Records provided Block Start

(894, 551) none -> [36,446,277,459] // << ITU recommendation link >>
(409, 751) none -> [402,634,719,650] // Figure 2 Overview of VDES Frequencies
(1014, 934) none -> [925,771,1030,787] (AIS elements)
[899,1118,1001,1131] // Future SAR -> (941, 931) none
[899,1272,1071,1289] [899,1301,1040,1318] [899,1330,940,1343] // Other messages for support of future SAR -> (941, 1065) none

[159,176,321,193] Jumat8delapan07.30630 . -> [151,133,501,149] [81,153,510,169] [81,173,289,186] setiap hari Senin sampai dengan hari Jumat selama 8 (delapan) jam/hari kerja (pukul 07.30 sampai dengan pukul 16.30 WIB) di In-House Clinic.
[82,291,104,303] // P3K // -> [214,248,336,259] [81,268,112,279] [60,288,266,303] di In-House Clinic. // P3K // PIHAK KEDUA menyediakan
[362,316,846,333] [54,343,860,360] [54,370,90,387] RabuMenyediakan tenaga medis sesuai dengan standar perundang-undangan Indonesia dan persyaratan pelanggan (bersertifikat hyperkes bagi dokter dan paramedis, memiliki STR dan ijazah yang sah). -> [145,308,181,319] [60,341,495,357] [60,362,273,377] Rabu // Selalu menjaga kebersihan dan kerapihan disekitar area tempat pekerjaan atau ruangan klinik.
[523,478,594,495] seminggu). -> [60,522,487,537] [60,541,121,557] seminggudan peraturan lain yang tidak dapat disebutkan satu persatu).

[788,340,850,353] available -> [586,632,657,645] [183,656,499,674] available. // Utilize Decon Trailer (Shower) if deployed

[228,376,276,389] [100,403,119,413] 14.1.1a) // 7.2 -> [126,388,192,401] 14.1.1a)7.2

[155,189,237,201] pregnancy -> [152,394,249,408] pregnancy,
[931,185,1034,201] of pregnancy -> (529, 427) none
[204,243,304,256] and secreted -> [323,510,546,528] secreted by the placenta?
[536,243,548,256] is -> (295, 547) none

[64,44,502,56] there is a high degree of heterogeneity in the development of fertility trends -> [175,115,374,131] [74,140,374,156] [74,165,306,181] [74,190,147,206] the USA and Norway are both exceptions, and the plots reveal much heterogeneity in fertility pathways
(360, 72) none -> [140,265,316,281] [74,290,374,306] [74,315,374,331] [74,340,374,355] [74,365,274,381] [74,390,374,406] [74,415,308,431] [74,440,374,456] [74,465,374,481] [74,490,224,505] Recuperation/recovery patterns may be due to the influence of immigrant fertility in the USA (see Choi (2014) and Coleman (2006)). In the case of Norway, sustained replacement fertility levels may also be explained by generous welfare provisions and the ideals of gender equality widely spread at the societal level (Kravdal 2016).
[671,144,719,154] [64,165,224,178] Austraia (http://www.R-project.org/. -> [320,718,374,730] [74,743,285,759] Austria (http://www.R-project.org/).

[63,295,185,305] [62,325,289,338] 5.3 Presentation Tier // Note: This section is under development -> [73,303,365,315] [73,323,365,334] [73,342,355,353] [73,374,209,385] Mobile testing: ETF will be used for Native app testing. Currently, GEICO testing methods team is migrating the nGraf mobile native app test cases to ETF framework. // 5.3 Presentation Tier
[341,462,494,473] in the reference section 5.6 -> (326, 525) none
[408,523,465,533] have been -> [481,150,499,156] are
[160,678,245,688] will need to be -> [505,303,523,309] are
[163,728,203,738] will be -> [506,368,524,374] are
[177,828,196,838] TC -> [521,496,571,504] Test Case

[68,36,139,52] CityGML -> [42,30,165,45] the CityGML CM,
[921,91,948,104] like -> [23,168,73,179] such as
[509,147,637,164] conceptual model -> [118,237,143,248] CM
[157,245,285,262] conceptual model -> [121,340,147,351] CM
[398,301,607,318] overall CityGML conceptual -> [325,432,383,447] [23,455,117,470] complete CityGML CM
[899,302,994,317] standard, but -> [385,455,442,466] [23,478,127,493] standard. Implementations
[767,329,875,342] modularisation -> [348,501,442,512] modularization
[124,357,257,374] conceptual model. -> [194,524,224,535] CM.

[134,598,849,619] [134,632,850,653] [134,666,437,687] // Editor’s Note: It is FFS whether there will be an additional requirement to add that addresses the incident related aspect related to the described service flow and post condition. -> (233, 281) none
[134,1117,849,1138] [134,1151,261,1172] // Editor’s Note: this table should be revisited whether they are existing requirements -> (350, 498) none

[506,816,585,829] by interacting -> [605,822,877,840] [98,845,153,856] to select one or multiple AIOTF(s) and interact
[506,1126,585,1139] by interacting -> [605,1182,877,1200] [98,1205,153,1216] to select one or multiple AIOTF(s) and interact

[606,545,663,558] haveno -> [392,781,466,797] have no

Records provided Block End

Problem = All lines with the string "CityGML" must be copied from the data.

Task result =
[68,36,139,52] CityGML -> [42,30,165,45] the CityGML CM,
[398,301,607,318] overall CityGML conceptual -> [325,432,383,447] [23,455,117,470] complete CityGML CM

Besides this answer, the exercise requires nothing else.